Como recuerdan desde la Asociación Española de Pediatría, “la inmunización no protege solo al individuo, sino a toda la comunidad”. El concepto de inmunidad colectiva es vital: cuando una amplia mayoría está protegida, se protege también a quienes no pueden vacunarse por razones clínicas.
Por eso, lo que está en juego no es una decisión individual, sino una responsabilidad colectiva. La falsa dicotomía entre “libertad personal” y salud pública, que empieza a imponerse en algunos sectores en Estados Unidos, no debe calar en Europa, y mucho menos en España.
Un modelo que debemos defender
Nuestro país ha construido un modelo de vacunación ejemplar basado en la confianza, la gratuidad, la cercanía del sistema sanitario y el compromiso de los profesionales. Pero ese modelo, aunque sólido, no es inmune. Importar modelos como el de Florida, donde la desinformación se valida desde cargos públicos, sería abrir la puerta a brotes evitables y al retroceso sanitario.
La mejor vacuna contra esta tendencia es doble: por un lado, seguir apostando por una comunicación clara, honesta y basada en evidencia desde las instituciones; y por otro, reforzar el vínculo de confianza entre la ciudadanía y el sistema público de salud.
Las vacunas han salvado más vidas que ninguna otra intervención médica en la historia. Perder eso por motivos ideológicos sería, literalmente, una enfermedad autoinfligida.
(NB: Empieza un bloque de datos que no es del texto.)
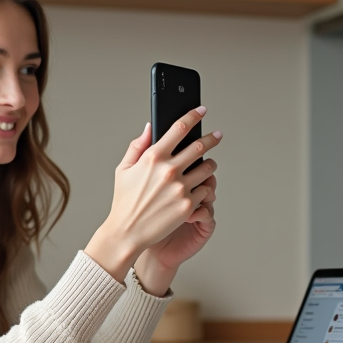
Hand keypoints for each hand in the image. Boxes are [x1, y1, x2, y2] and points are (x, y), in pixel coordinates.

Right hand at [85, 107, 221, 282]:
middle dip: (212, 138)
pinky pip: (205, 190)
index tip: (201, 111)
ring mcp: (180, 188)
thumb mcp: (124, 169)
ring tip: (208, 164)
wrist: (128, 232)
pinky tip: (199, 187)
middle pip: (200, 146)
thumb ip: (138, 145)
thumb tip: (150, 127)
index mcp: (153, 157)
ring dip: (210, 164)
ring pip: (208, 168)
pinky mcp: (188, 205)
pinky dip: (204, 187)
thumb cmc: (124, 201)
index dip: (193, 116)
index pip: (179, 128)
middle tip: (218, 135)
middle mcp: (169, 170)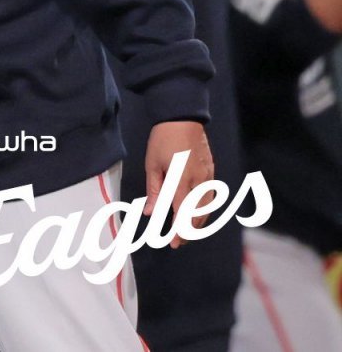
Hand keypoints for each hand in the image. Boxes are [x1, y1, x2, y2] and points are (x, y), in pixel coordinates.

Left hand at [144, 120, 214, 247]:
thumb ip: (154, 191)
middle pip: (197, 215)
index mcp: (181, 180)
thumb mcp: (152, 165)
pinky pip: (211, 198)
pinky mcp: (212, 173)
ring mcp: (208, 177)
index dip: (179, 231)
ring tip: (187, 232)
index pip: (181, 213)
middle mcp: (199, 181)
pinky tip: (197, 215)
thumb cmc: (162, 140)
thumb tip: (150, 213)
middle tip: (178, 243)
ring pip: (207, 208)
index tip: (173, 244)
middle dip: (189, 232)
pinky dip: (204, 210)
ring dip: (198, 223)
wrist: (183, 119)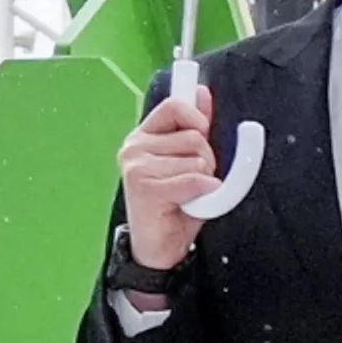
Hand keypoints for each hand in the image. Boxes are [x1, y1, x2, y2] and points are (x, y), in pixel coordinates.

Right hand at [118, 86, 218, 271]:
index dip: (198, 119)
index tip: (202, 137)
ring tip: (186, 195)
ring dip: (205, 179)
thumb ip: (194, 127)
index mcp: (143, 136)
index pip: (175, 105)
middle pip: (195, 137)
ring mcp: (136, 166)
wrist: (160, 249)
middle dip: (207, 160)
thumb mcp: (189, 160)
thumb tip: (202, 93)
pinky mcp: (144, 187)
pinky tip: (186, 204)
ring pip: (198, 160)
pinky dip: (202, 193)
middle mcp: (134, 147)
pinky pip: (194, 180)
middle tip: (193, 182)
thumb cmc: (176, 205)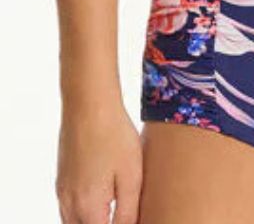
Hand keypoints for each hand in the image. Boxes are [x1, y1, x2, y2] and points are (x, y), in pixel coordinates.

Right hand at [56, 103, 142, 223]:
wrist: (88, 103)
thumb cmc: (114, 135)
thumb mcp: (131, 175)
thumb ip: (129, 212)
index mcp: (88, 208)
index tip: (129, 218)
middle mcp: (69, 203)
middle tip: (121, 214)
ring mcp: (62, 191)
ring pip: (72, 222)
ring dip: (90, 222)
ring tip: (111, 210)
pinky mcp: (61, 178)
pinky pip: (68, 209)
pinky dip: (81, 214)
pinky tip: (99, 201)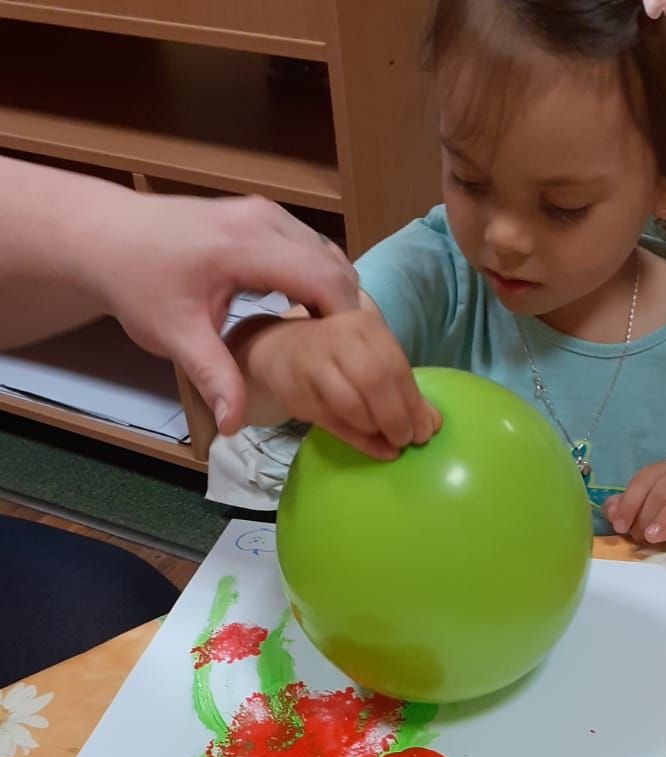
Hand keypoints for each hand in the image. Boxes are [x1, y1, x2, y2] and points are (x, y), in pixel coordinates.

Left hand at [92, 192, 359, 433]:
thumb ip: (213, 378)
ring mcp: (265, 213)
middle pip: (336, 264)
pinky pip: (309, 247)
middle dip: (347, 312)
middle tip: (345, 360)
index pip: (326, 280)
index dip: (347, 322)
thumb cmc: (138, 283)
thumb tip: (232, 426)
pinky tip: (304, 316)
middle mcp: (266, 219)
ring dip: (334, 296)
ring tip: (327, 342)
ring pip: (327, 253)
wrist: (106, 236)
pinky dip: (317, 280)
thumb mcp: (175, 337)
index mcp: (248, 245)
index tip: (350, 363)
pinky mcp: (260, 216)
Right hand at [246, 307, 439, 458]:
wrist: (279, 350)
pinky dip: (357, 439)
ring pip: (351, 403)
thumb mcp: (372, 360)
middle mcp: (338, 338)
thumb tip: (432, 424)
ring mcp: (314, 364)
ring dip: (375, 429)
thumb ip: (402, 389)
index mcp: (365, 325)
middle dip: (396, 417)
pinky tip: (373, 448)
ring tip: (390, 442)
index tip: (426, 431)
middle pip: (375, 382)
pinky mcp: (297, 392)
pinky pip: (332, 421)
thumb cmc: (338, 356)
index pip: (395, 366)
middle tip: (407, 440)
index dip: (414, 403)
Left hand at [605, 462, 665, 544]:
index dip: (628, 504)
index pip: (641, 482)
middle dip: (645, 516)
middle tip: (637, 537)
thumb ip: (621, 508)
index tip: (620, 526)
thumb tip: (610, 512)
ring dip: (664, 518)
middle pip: (660, 491)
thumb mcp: (640, 509)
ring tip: (651, 537)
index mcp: (658, 471)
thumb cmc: (665, 512)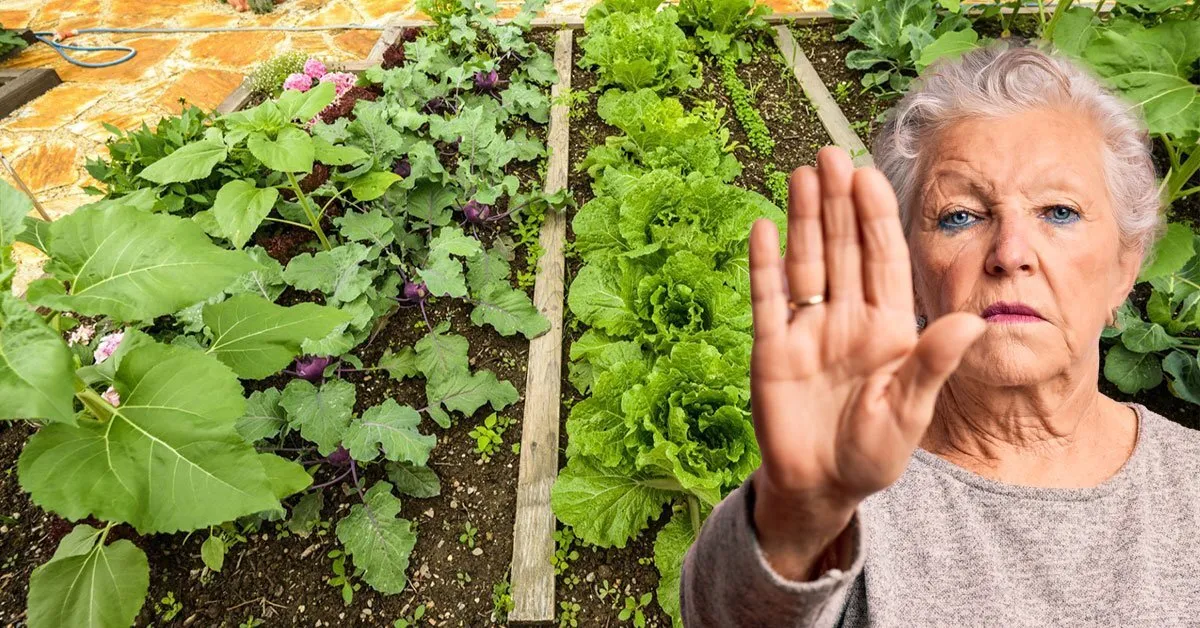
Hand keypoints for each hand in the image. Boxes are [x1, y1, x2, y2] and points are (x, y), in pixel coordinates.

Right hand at [747, 147, 983, 556]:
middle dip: (838, 202)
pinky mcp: (771, 349)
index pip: (882, 260)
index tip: (868, 175)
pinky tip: (764, 228)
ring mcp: (807, 330)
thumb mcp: (911, 412)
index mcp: (888, 327)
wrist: (821, 487)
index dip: (875, 217)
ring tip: (800, 174)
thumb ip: (933, 364)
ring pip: (806, 263)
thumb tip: (974, 322)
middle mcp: (847, 318)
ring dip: (803, 220)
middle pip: (842, 249)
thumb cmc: (872, 453)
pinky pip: (767, 299)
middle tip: (830, 154)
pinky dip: (764, 265)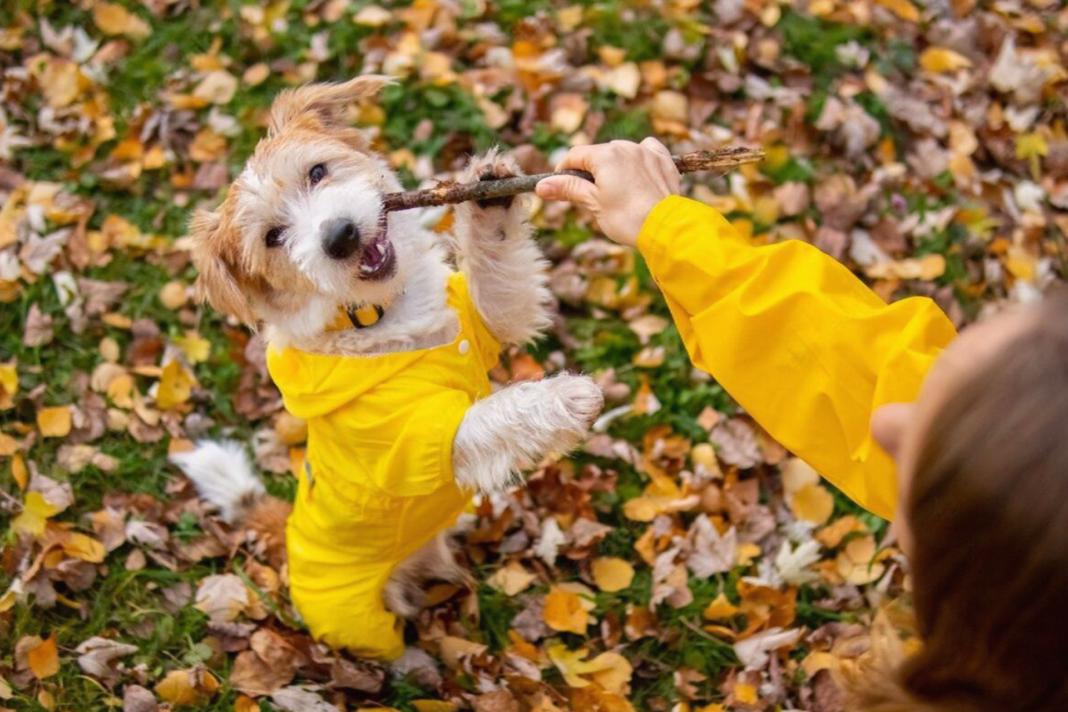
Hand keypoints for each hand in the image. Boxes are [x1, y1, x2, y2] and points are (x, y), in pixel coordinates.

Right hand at [535, 138, 680, 247]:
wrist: (666, 228)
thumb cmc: (627, 218)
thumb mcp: (593, 203)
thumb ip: (568, 189)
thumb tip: (542, 185)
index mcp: (605, 155)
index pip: (575, 156)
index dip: (564, 171)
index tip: (562, 187)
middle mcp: (626, 147)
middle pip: (598, 155)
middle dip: (592, 172)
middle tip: (592, 197)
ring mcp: (646, 152)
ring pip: (622, 153)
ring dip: (615, 166)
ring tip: (618, 192)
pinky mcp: (663, 161)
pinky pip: (646, 150)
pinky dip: (639, 158)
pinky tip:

La clave está en la confianza, no en la coerción. Pero también es necesario advertir: cuando desde las instituciones se lanzan mensajes contradictorios, el efecto puede ser devastador. Estamos ante una regresión peligrosa que puede costar vidas.
La salud pública debería ser un espacio de consenso basado en la ciencia y la protección colectiva. Lo que está en juego no es solo la política sanitaria de Florida, sino la inmunidad de toda una generación.